= Rui Song =

Chinese-American statistician

Rui Song is a Chinese-American statistician. Her research interests include machine learning, causal inference, and independence screening for variable selection, with applications to precision medicine and economics. She works for Amazon as a senior principal scientist.

==Education and career==
Song studied mathematics and statistics at Peking University, graduating in 2001. She completed her Ph.D. in statistics at the University of Wisconsin–Madison in 2006. Her dissertation, Inference for Change-Point Transformation Models, was supervised by Michael R. Kosorok.

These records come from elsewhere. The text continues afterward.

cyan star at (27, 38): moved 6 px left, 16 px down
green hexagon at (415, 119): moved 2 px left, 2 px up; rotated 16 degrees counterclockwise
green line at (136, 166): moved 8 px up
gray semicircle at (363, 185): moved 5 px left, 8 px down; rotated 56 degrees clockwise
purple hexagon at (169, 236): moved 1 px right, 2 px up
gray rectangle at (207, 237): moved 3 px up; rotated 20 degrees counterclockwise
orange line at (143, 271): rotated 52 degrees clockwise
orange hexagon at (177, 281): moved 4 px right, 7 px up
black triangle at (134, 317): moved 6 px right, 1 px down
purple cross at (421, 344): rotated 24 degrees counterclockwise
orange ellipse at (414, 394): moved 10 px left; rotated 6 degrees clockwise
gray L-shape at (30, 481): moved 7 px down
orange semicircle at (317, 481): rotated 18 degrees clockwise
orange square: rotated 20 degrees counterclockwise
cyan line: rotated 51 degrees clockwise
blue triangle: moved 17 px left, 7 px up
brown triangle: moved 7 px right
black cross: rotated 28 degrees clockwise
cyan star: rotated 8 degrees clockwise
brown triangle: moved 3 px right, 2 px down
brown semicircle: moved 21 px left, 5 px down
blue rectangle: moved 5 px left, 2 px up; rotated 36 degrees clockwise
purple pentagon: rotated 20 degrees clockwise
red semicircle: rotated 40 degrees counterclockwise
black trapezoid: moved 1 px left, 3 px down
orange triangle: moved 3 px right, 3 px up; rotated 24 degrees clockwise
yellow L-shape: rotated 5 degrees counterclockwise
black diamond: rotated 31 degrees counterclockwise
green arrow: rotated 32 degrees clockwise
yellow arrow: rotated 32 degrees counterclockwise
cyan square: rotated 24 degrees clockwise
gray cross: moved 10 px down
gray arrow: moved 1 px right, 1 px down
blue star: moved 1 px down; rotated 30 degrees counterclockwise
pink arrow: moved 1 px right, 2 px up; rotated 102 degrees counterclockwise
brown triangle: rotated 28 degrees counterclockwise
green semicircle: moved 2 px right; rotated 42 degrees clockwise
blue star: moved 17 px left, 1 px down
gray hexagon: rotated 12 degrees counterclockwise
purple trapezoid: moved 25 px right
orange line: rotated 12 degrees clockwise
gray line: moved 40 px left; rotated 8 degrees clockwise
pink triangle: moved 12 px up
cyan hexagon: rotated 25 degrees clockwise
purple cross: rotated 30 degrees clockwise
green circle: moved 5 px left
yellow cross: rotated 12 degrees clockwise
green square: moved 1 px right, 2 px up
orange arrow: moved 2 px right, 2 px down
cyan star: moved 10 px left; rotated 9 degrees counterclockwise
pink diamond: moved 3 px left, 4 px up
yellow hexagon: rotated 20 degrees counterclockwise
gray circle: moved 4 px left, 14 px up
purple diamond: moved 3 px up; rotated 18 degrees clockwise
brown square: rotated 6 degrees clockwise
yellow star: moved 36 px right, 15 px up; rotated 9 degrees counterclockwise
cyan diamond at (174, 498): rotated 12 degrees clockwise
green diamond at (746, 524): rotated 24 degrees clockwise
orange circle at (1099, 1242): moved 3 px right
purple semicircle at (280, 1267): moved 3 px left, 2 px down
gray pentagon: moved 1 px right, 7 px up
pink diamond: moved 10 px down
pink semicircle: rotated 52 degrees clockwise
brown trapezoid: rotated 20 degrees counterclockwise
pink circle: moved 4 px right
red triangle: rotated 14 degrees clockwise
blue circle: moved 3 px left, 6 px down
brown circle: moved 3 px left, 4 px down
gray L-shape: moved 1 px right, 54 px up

After postdoctoral research in biostatistics at the University of North Carolina at Chapel Hill and in operations research and financial engineering at Princeton University, she became an assistant professor of statistics at Colorado State University in 2009. She moved to North Carolina State University in 2012, earned tenure there as an associate professor in 2016, and was promoted to full professor in 2020. She moved to Amazon in 2022.

==Recognition==
In 2021, Song was named a Fellow of the Institute of Mathematical Statistics, "for significant contributions to machine learning methods, dynamic treatment regime, and efficient and non-standard statistical inference". In the same year she was also named a Fellow of the American Statistical Association. She was elected treasurer of the ASA Nonparametric program in 2021.